▶ _EXERCISE INSTRUCTIONS_
Locate the line that contains "X10800Y-01300D03*". Print it and every subsequent line through the final line of the records, exactly and only those.

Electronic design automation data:
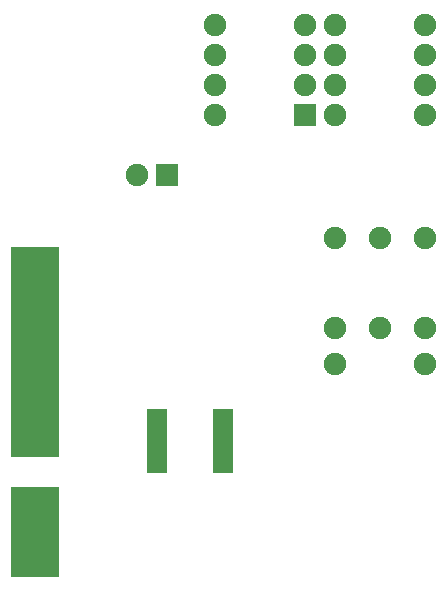
<source format=gbs>
G04 (created by PCBNEW-RS274X (2011-nov-30)-testing) date Fri 09 Dec 2011 12:36:33 PM CST*
G01*
G70*
G90*
%MOIN*%
G04 Gerber Fmt 3.4, Leading zero omitted, Abs format*
%FSLAX34Y34*%
G04 APERTURE LIST*
%ADD10C,0.006000*%
%ADD11C,0.075000*%
%ADD12R,0.070000X0.035000*%
%ADD13R,0.075000X0.075000*%
%ADD14R,0.160000X0.100000*%
G04 APERTURE END LIST*
G54D10*
G54D11*
X10800Y-01300D03*
X13800Y-01300D03*
G54D12*
X07082Y-14284D03*
X07082Y-14540D03*
X07082Y-14796D03*
X07082Y-15052D03*
X07082Y-15308D03*
X07082Y-15564D03*
X07082Y-15820D03*
X07082Y-16076D03*
X04878Y-16076D03*
X04878Y-15820D03*
X04878Y-15564D03*
X04878Y-15308D03*
X04878Y-15052D03*
X04878Y-14796D03*
X04878Y-14540D03*
X04878Y-14284D03*
G54D11*
X10800Y-04300D03*
X13800Y-04300D03*
X13800Y-08400D03*
X13800Y-11400D03*
X12300Y-08400D03*
X12300Y-11400D03*
X10800Y-08400D03*
X10800Y-11400D03*
X10800Y-02300D03*
X13800Y-02300D03*
X10800Y-03300D03*
X13800Y-03300D03*
X13800Y-12600D03*
X10800Y-12600D03*
G54D13*
X09800Y-04300D03*
G54D11*
X09800Y-03300D03*
X09800Y-02300D03*
X09800Y-01300D03*
X06800Y-01300D03*
X06800Y-02300D03*
X06800Y-03300D03*
X06800Y-04300D03*
G54D13*
X05200Y-06300D03*
G54D11*
X04200Y-06300D03*
G54D14*
X00800Y-15200D03*
X00800Y-14200D03*
X00800Y-13200D03*
X00800Y-12200D03*
X00800Y-11200D03*
X00800Y-10200D03*
X00800Y-09200D03*
X00800Y-19200D03*
X00800Y-18200D03*
X00800Y-17200D03*
M02*

</source>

▶ _SOLUTION_
X10800Y-01300D03*
X13800Y-01300D03*
G54D12*
X07082Y-14284D03*
X07082Y-14540D03*
X07082Y-14796D03*
X07082Y-15052D03*
X07082Y-15308D03*
X07082Y-15564D03*
X07082Y-15820D03*
X07082Y-16076D03*
X04878Y-16076D03*
X04878Y-15820D03*
X04878Y-15564D03*
X04878Y-15308D03*
X04878Y-15052D03*
X04878Y-14796D03*
X04878Y-14540D03*
X04878Y-14284D03*
G54D11*
X10800Y-04300D03*
X13800Y-04300D03*
X13800Y-08400D03*
X13800Y-11400D03*
X12300Y-08400D03*
X12300Y-11400D03*
X10800Y-08400D03*
X10800Y-11400D03*
X10800Y-02300D03*
X13800Y-02300D03*
X10800Y-03300D03*
X13800Y-03300D03*
X13800Y-12600D03*
X10800Y-12600D03*
G54D13*
X09800Y-04300D03*
G54D11*
X09800Y-03300D03*
X09800Y-02300D03*
X09800Y-01300D03*
X06800Y-01300D03*
X06800Y-02300D03*
X06800Y-03300D03*
X06800Y-04300D03*
G54D13*
X05200Y-06300D03*
G54D11*
X04200Y-06300D03*
G54D14*
X00800Y-15200D03*
X00800Y-14200D03*
X00800Y-13200D03*
X00800Y-12200D03*
X00800Y-11200D03*
X00800Y-10200D03*
X00800Y-09200D03*
X00800Y-19200D03*
X00800Y-18200D03*
X00800Y-17200D03*
M02*

</source>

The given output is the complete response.